Dugan se réfère aux paroles de Mustafa Qara So, selon lesquelles "les Kurdes alaouites doivent défendre leur identité kurde et celle alaouite". Le conseiller d’Erdogan accuse tout autant le parti de Libération de gauche -Front révolutionnaire populaire, quand il dit que "cette organisation radicale de gauche a effectué ces dernières semaines un certain nombre d'opérations contre des cibles gouvernementales en faisant prévaloir son appartenance alaouite".
Ainsi, s’il y a de grands espoirs concernant l'actuel processus de négociations nos ressentiments sont tout autant élevés et persistants».
Cette sensibilité envers les alaouites du conseiller de M. Erdogan a été vivement critiqué par la chroniqueuse du quotidien turc Melliat, Aslin Aydin Tachbach .
« Une telle pensée est fondamentalement incorrecte, et même si elle existe, elle ne doit pas contaminer l’Etat. Le soulèvement du PKK est un soulèvement ethnique à l'encontre du modèle État-nation. Il s’agit d’un groupe de jeunes hommes qui combattent dans les montagnes non pas parce qu'ils sont alaouites, mais parce que leurs mères ont été privés de nommer leurs enfants de noms kurdes, parce que des villages kurdes ont été abandonnés et brûlés, parce que les villageois kurdes ont été forcés de manger des excréments humains et animaux » écrit Tchabach.

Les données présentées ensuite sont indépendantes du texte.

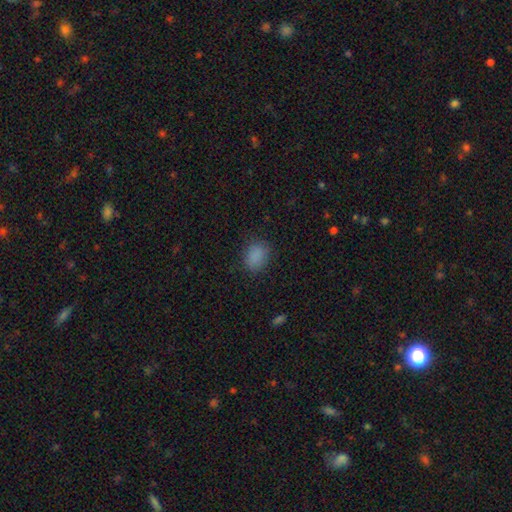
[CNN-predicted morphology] Smooth or featured: smooth — 85% (star or artifact — 11%)
How rounded: in between — 59% (round — 40%)
Merging: none — 80% (minor disturbance — 14%)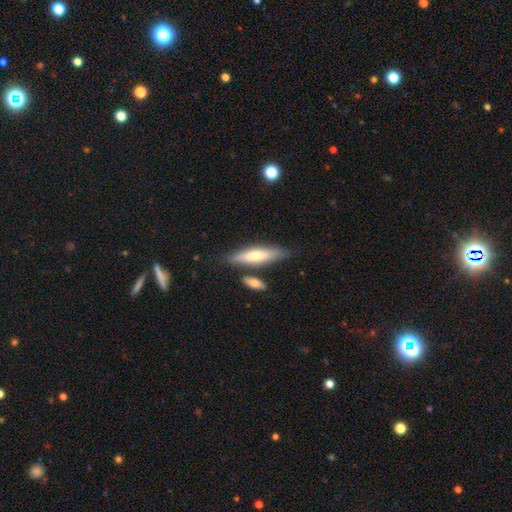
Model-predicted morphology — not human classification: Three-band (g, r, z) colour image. It shows a smooth galaxy with no disk features (54%) that is cigar-shaped (73%). Merging: none (74%).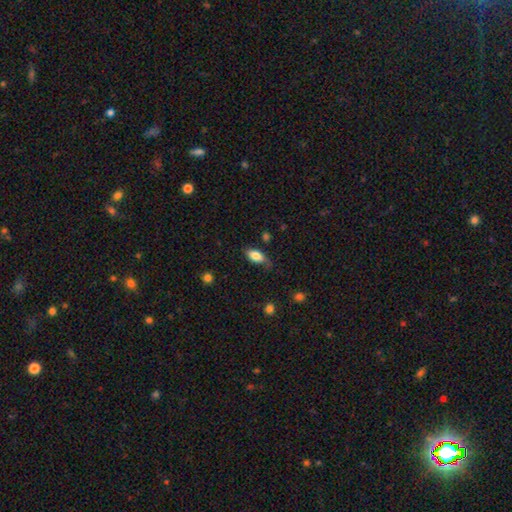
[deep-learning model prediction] Morphology: type=smooth (79%); roundness=in between (88%); merging=none (64%).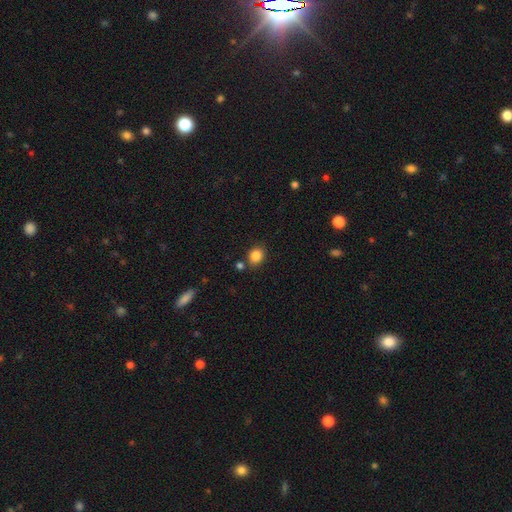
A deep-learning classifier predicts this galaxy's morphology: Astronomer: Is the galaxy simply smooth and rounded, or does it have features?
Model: smooth — 85%.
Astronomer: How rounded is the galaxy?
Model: round — 61% (runner-up: in between, 38%).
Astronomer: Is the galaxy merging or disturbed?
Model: none — 78%.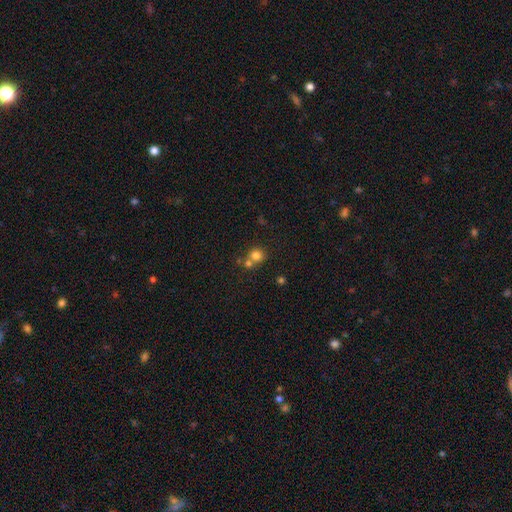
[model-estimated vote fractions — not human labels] This is likely a smooth galaxy (78%). How rounded: clearly round (86%). Merging: possibly none (51%).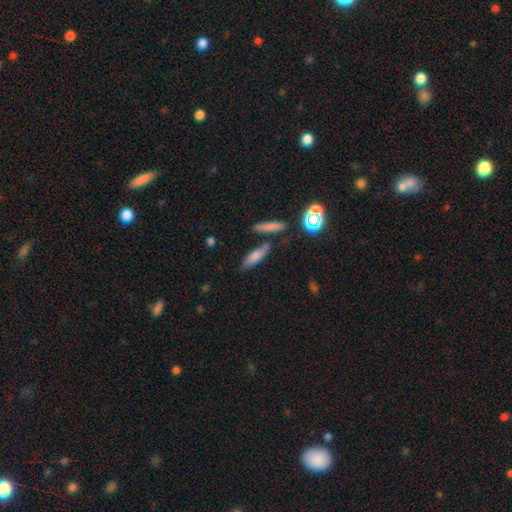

Et de poursuivre : «une analyse basée sur des questions doctrinales ne résout pas les problèmes, d’autant plus qu’il n’est pas vrai que les bases du PKK ou celle du parti de la paix et de la démocratie sont alaouites. A mon avis, même si la direction du PKK est bouddhiste, elle vivra les mêmes préoccupations et exigerait des garanties sur son retrait ».
En guise de conclusion, Tachbach se demande : « N’est-il pas vrai que parmi les noms les pus redoutés par l'opinion publique turque au sein du PKK est Bahoz Erdal, un sunnite ? N’est-il pas vrai que les groupes islamistes kurdes, y compris le Hezbollah turc sont les plus strictes sur la question kurde que le parti pour la paix et la démocratie kurde? Oglan n'est pas la cause à l'existence de la rébellion kurde, il est simplement sa conséquence. La cause est la marginalisation de 15 % des Kurdes du modèle de l'État - nation, fondé sur l'identité ethnique turque. Et donc, le problème kurde ne sera pas résolu en liquidant la branche alaouite au sein du parti, au contraire, cela risque d’affaiblir Oglan qui cherche une solution. La solution est dans une nouvelle constitution et un nouveau pacte social pour construire une nouvelle et puissante Turquie ».